= 設問 =
送配電技術の質問集から、「Q1.数種類の発電所をどのように使い分けているのですか。」で始まり「Q6.一つの鉄塔に2回線の送電線がありますが、回路のように行きと帰りの線ですか。」まで続く部分を、一字一句たがえずに書き写してもらえますか。

1. 送配電技術の基礎

Q1.数種類の発電所をどのように使い分けているのですか。

Q2.日本はなぜ50Hzと60Hzとが混在しているのですか。

Q3.変電所で降圧するのに、発電所で昇圧するのはなぜですか。

Q4.送電線、配電線、引込線は、何が違うのですか。

Q5.自然エネルギーに全て置き換えることはできないのですか。

2. 送電技術(交流送電)

Q6.一つの鉄塔に2回線の送電線がありますが、回路のように行きと帰りの線ですか。

Q7.架空地線は、どのような材質で構成されているのですか。

Q8.送電線間距離とは具体的にはどういうことですか。

Q9.電線と地面の間に静電容量があるというのは、鉄塔の一部にコンデンサ機器でもあるのですか。

Q10.地中ケーブルは、CVケーブルとOFケーブルの二つだけですか。

Q11.電気設備技術基準での静電誘導の基準値はどの程度の値ですか。

3. 変電技術

Q12.電力間の電力融通はどの程度行われているのですか。

= 掲載一覧 =
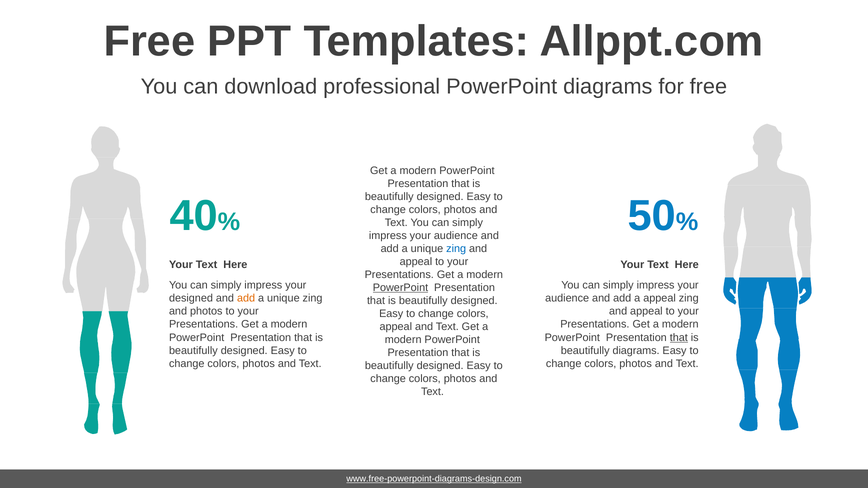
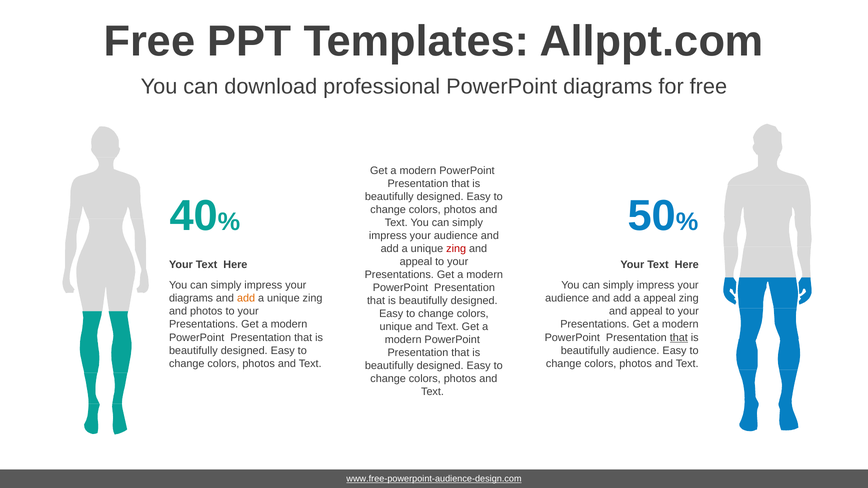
zing at (456, 249) colour: blue -> red
PowerPoint at (400, 288) underline: present -> none
designed at (191, 299): designed -> diagrams
appeal at (396, 327): appeal -> unique
beautifully diagrams: diagrams -> audience
www.free-powerpoint-diagrams-design.com: www.free-powerpoint-diagrams-design.com -> www.free-powerpoint-audience-design.com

= 正解出力 =
Q1.数種類の発電所をどのように使い分けているのですか。

Q2.日本はなぜ50Hzと60Hzとが混在しているのですか。

Q3.変電所で降圧するのに、発電所で昇圧するのはなぜですか。

Q4.送電線、配電線、引込線は、何が違うのですか。

Q5.自然エネルギーに全て置き換えることはできないのですか。

2. 送電技術(交流送電)

Q6.一つの鉄塔に2回線の送電線がありますが、回路のように行きと帰りの線ですか。